Two years ago, oil and gas groups backed a measure similar to Initiative 177, which would have established constitutional protections for “energy choice,” barring state and local governments from restricting natural gas use in homes and businesses.
That measure and another industry-backed initiative were withdrawn as part of a deal brokered by Polis in 2024, under which environmental groups withdrew two ballot initiatives of their own, and Democratic lawmakers backed off a plan to more strictly regulate air pollution from oil and gas wells. It was the third time in a decade, following similar negotiations in 2014 and 2020, that a bargain struck between the two sides had averted a showdown at the ballot box over competing initiatives.
The latest truce was supposed to last until 2028, but Advance Colorado says it wasn’t a party to that agreement.
“Advance Colorado may not have been part of the original negotiations, but certainly when you get such a broad group of stakeholders from all sides of an issue together, working in good faith to create sound policy, to have someone put an ill-conceived ballot measure … just seems like a bad-faith effort,” Cutter said.
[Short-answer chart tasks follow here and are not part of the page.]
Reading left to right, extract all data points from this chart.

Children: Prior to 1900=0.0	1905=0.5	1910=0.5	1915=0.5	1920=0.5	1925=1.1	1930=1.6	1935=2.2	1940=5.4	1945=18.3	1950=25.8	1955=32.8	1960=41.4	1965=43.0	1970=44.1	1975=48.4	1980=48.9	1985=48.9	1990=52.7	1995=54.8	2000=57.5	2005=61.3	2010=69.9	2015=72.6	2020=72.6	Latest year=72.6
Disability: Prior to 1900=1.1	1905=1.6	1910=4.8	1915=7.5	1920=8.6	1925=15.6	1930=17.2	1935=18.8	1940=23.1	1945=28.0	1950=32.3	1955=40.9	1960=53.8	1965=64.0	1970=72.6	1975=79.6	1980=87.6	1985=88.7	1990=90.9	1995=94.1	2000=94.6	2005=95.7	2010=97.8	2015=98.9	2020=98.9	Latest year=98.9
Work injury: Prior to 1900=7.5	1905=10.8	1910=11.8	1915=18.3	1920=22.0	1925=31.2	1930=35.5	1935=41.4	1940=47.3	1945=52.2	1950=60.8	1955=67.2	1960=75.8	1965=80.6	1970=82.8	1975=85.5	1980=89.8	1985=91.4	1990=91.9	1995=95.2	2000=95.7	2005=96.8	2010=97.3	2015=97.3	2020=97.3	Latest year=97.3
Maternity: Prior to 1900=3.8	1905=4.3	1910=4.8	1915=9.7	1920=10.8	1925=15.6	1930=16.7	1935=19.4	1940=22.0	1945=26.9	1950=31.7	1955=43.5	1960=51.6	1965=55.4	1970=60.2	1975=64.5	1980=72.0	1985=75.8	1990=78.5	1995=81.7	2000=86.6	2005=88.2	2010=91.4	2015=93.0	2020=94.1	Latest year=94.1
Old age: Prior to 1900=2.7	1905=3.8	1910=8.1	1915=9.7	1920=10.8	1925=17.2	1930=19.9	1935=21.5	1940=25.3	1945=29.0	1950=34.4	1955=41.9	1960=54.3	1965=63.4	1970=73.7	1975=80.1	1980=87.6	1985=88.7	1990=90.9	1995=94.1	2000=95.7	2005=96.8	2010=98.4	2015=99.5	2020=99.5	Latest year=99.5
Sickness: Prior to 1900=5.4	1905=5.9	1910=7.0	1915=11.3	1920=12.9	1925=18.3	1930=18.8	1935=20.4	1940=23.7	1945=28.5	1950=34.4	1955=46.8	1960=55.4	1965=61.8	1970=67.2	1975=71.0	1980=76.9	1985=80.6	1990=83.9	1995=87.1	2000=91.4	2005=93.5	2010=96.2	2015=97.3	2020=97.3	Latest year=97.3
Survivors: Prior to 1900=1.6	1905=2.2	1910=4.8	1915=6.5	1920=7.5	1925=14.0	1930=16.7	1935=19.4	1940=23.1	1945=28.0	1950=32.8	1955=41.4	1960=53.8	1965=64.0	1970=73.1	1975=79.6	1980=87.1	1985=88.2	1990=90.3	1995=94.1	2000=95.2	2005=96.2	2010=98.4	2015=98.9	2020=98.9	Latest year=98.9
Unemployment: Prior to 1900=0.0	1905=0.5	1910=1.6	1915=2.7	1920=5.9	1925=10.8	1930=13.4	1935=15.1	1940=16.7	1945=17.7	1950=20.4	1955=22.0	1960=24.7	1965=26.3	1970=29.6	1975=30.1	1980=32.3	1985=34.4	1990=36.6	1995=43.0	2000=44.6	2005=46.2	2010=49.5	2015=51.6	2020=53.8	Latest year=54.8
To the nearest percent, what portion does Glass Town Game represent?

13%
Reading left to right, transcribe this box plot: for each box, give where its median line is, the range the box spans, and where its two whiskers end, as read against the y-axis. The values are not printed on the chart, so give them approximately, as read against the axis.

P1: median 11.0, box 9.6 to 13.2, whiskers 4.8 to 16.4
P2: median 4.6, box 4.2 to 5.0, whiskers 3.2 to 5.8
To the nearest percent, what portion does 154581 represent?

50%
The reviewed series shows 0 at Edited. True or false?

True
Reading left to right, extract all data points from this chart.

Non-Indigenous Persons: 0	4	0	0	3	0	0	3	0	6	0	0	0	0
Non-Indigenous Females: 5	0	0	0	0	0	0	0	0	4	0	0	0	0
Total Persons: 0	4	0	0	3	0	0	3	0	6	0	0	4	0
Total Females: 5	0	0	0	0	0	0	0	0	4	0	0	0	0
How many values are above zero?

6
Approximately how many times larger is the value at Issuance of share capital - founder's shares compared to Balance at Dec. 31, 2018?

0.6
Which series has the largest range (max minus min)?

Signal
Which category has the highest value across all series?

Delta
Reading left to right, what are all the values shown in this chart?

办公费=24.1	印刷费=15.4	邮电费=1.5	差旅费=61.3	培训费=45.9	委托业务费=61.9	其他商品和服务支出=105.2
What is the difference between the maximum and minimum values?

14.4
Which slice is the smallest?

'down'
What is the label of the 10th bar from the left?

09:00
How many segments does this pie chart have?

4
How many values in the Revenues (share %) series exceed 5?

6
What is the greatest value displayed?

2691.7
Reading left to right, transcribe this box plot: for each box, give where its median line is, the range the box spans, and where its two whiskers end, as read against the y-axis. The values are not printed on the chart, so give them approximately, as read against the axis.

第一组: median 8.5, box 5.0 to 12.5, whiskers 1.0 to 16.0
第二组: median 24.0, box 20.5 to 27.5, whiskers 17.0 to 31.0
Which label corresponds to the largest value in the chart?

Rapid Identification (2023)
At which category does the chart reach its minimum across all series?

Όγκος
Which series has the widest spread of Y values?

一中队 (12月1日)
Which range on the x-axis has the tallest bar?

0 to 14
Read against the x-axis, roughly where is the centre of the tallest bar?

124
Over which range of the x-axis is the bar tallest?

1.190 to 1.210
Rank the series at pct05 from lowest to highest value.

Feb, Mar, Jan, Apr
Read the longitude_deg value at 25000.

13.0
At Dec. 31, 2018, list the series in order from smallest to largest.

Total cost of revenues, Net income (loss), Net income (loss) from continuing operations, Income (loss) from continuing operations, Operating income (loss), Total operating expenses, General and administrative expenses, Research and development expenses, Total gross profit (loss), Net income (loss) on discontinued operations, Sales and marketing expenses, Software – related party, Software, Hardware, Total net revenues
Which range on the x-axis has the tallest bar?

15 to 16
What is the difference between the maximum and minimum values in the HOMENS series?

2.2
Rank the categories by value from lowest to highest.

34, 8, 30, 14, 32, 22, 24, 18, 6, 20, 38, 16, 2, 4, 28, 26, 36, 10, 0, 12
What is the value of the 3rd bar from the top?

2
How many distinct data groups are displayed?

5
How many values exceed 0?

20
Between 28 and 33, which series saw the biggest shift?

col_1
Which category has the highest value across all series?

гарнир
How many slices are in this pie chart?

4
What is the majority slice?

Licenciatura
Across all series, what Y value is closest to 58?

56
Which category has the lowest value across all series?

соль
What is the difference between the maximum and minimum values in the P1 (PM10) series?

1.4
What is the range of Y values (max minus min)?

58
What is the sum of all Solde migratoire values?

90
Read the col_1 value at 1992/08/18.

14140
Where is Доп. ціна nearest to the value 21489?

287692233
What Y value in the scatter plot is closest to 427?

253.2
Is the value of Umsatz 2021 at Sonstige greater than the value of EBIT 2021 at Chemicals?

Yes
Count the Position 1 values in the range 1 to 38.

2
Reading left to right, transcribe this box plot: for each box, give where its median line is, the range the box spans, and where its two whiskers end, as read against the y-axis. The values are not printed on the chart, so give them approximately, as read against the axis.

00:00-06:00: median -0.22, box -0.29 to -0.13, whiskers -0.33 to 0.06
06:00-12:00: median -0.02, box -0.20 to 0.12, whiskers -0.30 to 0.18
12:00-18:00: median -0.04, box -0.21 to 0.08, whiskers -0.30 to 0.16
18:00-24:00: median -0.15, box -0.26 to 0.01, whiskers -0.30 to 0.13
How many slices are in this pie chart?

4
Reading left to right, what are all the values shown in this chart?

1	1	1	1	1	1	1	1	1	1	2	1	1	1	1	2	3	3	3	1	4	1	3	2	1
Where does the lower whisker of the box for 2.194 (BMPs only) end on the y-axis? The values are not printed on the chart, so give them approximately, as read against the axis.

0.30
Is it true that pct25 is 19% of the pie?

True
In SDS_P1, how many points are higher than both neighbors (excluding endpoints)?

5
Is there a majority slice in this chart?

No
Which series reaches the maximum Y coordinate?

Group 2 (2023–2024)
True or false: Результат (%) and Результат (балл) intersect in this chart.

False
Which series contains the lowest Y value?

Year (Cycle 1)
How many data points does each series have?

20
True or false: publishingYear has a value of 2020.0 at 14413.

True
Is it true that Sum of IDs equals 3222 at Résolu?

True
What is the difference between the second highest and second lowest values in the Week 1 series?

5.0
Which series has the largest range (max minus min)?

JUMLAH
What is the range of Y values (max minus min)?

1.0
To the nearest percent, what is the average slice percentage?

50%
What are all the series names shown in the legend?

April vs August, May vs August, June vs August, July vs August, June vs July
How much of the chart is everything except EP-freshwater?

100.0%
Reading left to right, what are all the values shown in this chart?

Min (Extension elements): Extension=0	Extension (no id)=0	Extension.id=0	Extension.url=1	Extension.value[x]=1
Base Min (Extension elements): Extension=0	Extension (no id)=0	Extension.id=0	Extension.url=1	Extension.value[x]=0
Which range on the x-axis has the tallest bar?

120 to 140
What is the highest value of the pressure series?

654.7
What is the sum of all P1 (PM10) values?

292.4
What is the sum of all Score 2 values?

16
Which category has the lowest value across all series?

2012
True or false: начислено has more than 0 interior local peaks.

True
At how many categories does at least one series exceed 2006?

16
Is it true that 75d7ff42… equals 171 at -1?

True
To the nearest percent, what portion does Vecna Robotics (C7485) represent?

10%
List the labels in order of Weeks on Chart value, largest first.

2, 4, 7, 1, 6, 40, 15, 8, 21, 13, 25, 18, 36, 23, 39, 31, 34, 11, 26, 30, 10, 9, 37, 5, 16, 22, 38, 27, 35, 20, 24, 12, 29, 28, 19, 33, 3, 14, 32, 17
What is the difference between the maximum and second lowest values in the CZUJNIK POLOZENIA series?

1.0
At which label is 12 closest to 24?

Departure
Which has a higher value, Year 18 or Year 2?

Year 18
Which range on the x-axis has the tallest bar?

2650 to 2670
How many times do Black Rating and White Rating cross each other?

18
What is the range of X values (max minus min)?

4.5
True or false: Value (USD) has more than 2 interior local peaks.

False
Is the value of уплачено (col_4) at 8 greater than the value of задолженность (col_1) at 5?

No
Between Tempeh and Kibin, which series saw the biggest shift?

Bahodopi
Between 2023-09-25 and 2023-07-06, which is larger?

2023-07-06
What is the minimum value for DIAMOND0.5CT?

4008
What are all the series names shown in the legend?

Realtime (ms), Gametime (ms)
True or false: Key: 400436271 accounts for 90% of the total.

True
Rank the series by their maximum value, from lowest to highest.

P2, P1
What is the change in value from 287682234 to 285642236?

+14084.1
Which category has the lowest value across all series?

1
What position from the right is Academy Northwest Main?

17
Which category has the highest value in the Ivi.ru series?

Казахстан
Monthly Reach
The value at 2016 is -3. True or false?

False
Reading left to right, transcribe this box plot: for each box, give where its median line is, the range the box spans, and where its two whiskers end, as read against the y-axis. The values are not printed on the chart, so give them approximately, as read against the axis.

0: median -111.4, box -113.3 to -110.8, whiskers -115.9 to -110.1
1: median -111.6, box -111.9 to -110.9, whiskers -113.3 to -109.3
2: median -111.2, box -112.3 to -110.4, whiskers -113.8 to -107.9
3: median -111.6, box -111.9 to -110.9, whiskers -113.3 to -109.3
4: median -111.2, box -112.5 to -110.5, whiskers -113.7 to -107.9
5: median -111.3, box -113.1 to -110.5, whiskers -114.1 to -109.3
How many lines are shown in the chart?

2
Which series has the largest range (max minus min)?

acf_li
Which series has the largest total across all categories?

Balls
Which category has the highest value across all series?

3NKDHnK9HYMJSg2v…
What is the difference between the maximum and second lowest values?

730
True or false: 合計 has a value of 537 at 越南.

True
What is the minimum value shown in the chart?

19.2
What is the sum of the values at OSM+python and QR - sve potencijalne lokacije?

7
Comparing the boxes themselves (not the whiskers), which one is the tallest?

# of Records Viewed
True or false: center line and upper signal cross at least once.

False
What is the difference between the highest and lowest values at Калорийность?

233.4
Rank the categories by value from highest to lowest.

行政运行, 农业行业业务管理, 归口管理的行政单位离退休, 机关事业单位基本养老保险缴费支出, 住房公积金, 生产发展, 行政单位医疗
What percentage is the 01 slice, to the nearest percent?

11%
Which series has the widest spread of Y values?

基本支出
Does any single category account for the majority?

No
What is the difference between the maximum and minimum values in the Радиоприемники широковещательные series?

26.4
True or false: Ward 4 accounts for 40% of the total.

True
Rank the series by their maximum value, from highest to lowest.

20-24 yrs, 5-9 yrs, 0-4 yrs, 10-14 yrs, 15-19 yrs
In response to Initiative 177, environmental groups, who say the 2024 truce has been broken, have revived multiple ballot measures of their own, which aim to target the oil and gas industry over the liabilities and costs of natural gas infrastructure. Those measures are pending appeal before the state Supreme Court.
The legislative session ends next Wednesday. It takes a minimum of three days for a bill to pass through both chambers of the Legislature.